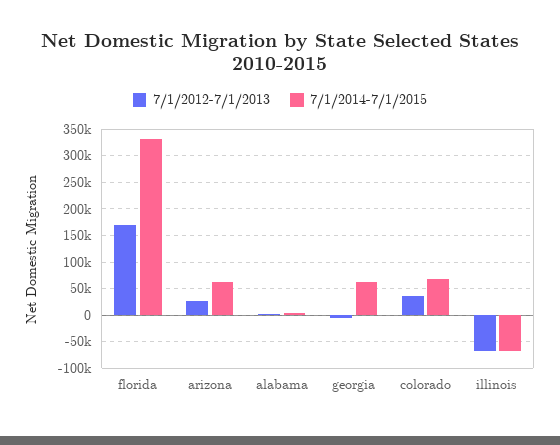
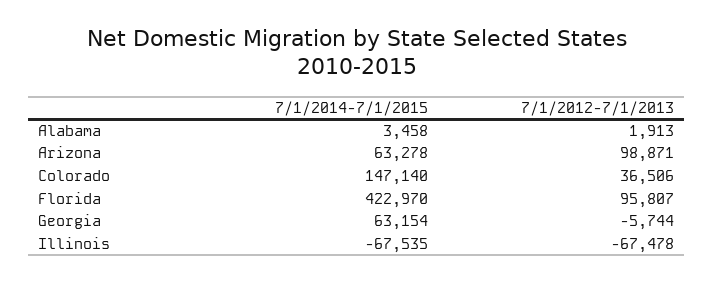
  {
    "7/1/2012-7/1/2013": {
-     "florida": 175000,
+     "florida": 95807,
-     "arizona": 25000,
+     "arizona": 98871,
      "alabama": 1913,
      "georgia": -5744,
      "colorado": 36506,
      "illinois": -67478
    },
    "7/1/2014-7/1/2015": {
-     "florida": 325000,
+     "florida": 422970,
      "arizona": 63278,
      "alabama": 3458,
      "georgia": 63154,
-     "colorado": 75000,
+     "colorado": 147140,
      "illinois": -67535
    }
  }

__Task to carry out__. Show each line of the data that contains the string "florida".

__Exercise answer__.
-     "florida": 175000,
+     "florida": 95807,
-     "florida": 325000,
+     "florida": 422970,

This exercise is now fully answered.